**Assignment**
Go through the entries below and pick out every line with "Development".

**Source data**
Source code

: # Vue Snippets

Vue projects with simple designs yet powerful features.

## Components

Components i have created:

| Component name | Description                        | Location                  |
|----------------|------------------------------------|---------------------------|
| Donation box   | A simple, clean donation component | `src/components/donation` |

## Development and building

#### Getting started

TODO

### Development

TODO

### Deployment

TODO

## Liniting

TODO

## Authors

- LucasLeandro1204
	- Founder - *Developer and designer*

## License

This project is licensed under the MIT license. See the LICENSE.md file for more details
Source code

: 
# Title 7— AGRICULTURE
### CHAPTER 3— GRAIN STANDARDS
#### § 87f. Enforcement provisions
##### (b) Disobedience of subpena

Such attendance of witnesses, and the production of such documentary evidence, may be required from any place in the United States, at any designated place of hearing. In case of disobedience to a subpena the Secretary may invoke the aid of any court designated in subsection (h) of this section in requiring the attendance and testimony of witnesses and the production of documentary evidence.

**Task response**
## Development and building
### Development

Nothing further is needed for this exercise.